Ian McKellen and Cate Blanchett's near on-set affair

Ian McKellen as Gandalf. Photo/supplied
Ian McKellen as Gandalf. Photo/supplied

Ian McKellen is loud and proud about being gay, but he admits to finding Cate Blanchett irresistible on the set of The Hobbit: An Unexpected Journey.

At one point Hobbit director Peter Jackson asked his two stars whether they were having an affair.

"She's in love with me," McKellen joked to AAP.

McKellen, a 73-year-old two-time Oscar nominee, reprises his role of wizard Gandalf the Grey in The Hobbit and Blanchett returns as Galadriel the royal elf.

The two never met during the marathon three-film shoot of The Lord of the Rings a decade ago.

But, in The Hobbit, set 60 years before the Lord of the Rings storyline, McKellen and Blanchett share a romantically-charged scene.

"We were chatting about the business of theatre and putting on plays and so on, and became really good friends," McKellen said.

"Then this scene came up that you could tell would be rather romantic in the finished version with a beautiful river around us.

"We just kept looking at each other and being glad to be in each other's company.

"Is that falling in love? Sort of.

"There's a moment she just moves a bit of my hair, which I think was as much Cate as Galadriel. Peter, alert and watching with 3D glasses on, said 'Are you two having an affair?'

"I said 'Well, why not?'."

McKellen and Blanchett have ties to New Zealand for at least the next two years, with the next two movies of The Hobbit trilogy set to be released in 2013 and 2014 respectively.

Despite The Lord of the Rings trilogy earning a combined US$3 billion at the global box office and 17 Oscars, there were many times in recent years it appeared the movies would not be made.

Grand old Hollywood studio MGM held some of the rights to The Hobbit, but financial difficulties meant it was unable to finance the project.

For more than two years McKellen and other cast members were left wondering if the films would be made.

McKellen said the rollercoaster was too much and he began to decide in his mind it would not happen.

"I had to buffet myself against the possibility it wouldn't happen so I drew up all of the negatives of the job which was: living away from home for such a long time; my age is where years and months are precious and do I want to go back and do a job I have already done?" he said.

"Peter accommodated me with that by letting me come back to the UK and do a play.

"I did a solo one man show in New Zealand.

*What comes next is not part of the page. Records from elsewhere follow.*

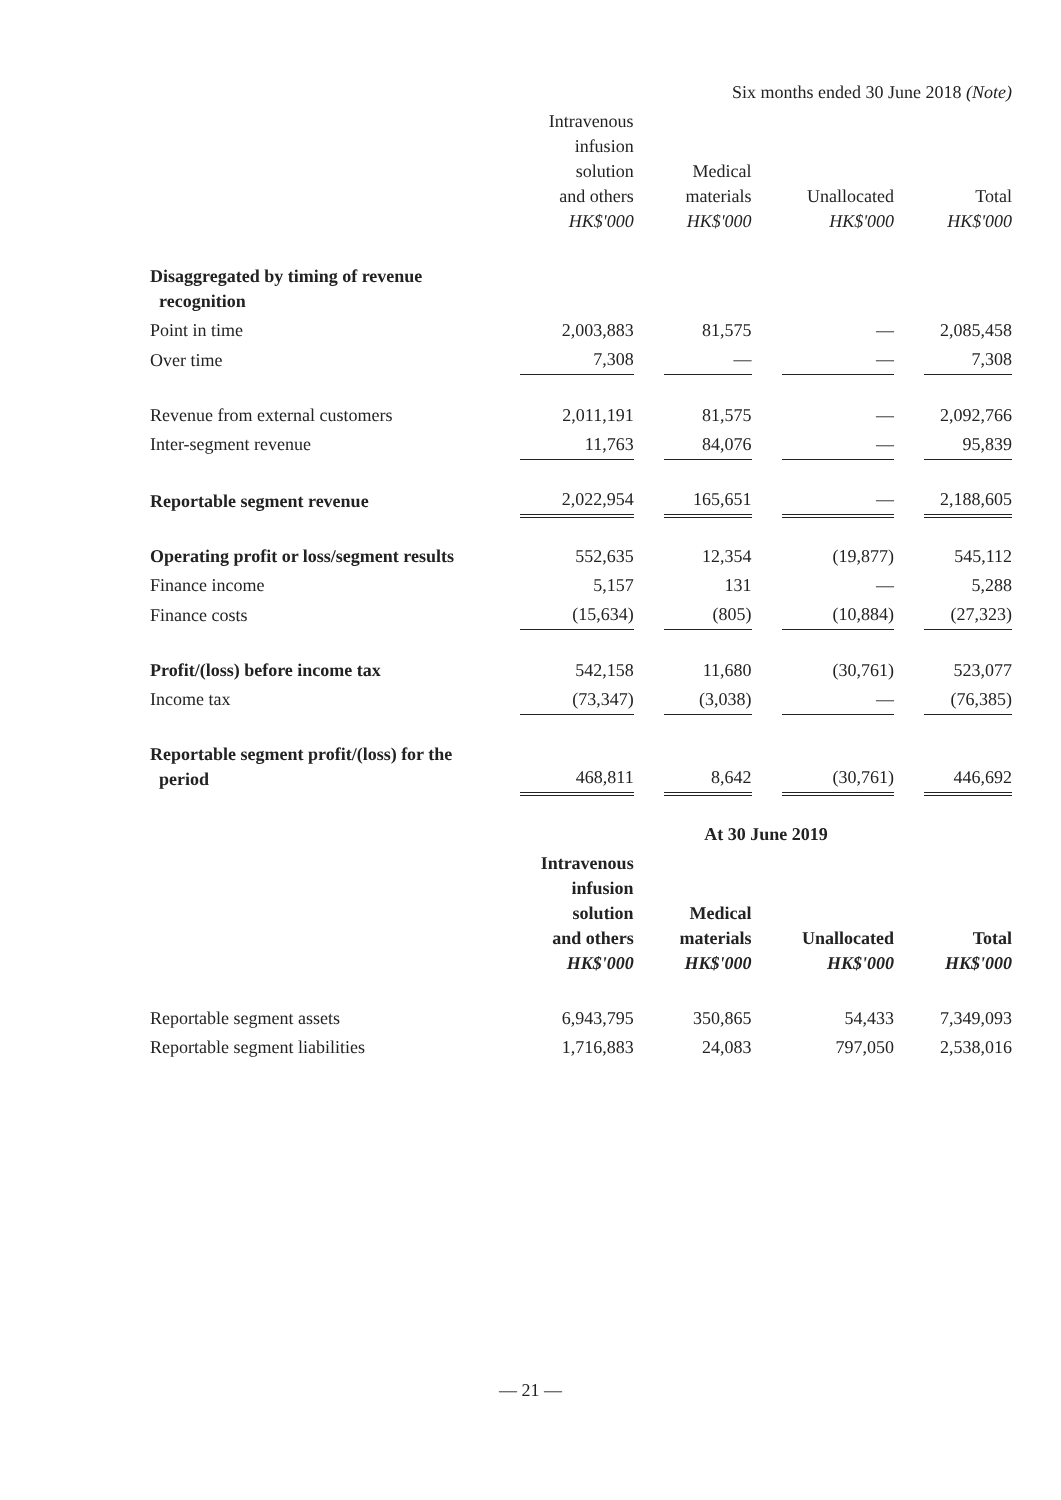| | Six months ended 30 June 2018 (Note) | | | | | | |
| --- | --- | --- | --- | --- | --- | --- | --- |
| | Intravenous infusion solution and others HK$'000 | | Medical materials HK$'000 | | Unallocated HK$'000 | | Total HK$'000 |
| Disaggregated by timing of revenue recognition | | | | | | | |
| Point in time | 2,003,883 | | 81,575 | | — | | 2,085,458 |
| Over time | 7,308 | | — | | — | | 7,308 |
| Revenue from external customers | 2,011,191 | | 81,575 | | — | | 2,092,766 |
| Inter-segment revenue | 11,763 | | 84,076 | | — | | 95,839 |
| Reportable segment revenue | 2,022,954 | | 165,651 | | — | | 2,188,605 |
| Operating profit or loss/segment results | 552,635 | | 12,354 | | (19,877) | | 545,112 |
| Finance income | 5,157 | | 131 | | — | | 5,288 |
| Finance costs | (15,634) | | (805) | | (10,884) | | (27,323) |
| Profit/(loss) before income tax | 542,158 | | 11,680 | | (30,761) | | 523,077 |
| Income tax | (73,347) | | (3,038) | | — | | (76,385) |
| Reportable segment profit/(loss) for the period | 468,811 | | 8,642 | | (30,761) | | 446,692 |
| | At 30 June 2019 | | | | | | |
| | Intravenous infusion solution and others HK$'000 | | Medical materials HK$'000 | | Unallocated HK$'000 | | Total HK$'000 |
| Reportable segment assets | 6,943,795 | | 350,865 | | 54,433 | | 7,349,093 |
| Reportable segment liabilities | 1,716,883 | | 24,083 | | 797,050 | | 2,538,016 |
— 21 —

So I felt there was some new artistic input."

McKellen said in the end he enjoyed his return to the role of Gandalf.

"It's a bit like going home."

McKellen, born and raised in the north of England, said while growing up he found acting was a way to "express yourself and show the particularity of your emotions".

But it wasn't until his 1989 decision to publicly announce he was gay that he felt free.

"As an actor I could be truthful about my emotions in a way in life I wasn't allowed to," he said.

"My friends say that when I finally came out and said I was gay, my acting improved and I think it did.

"There were emotional blocks here (points to his chest) which I hadn't been aware of and I physically felt it go."

The Hobbit: An Unexpected Journey opens in New Zealand on December 14.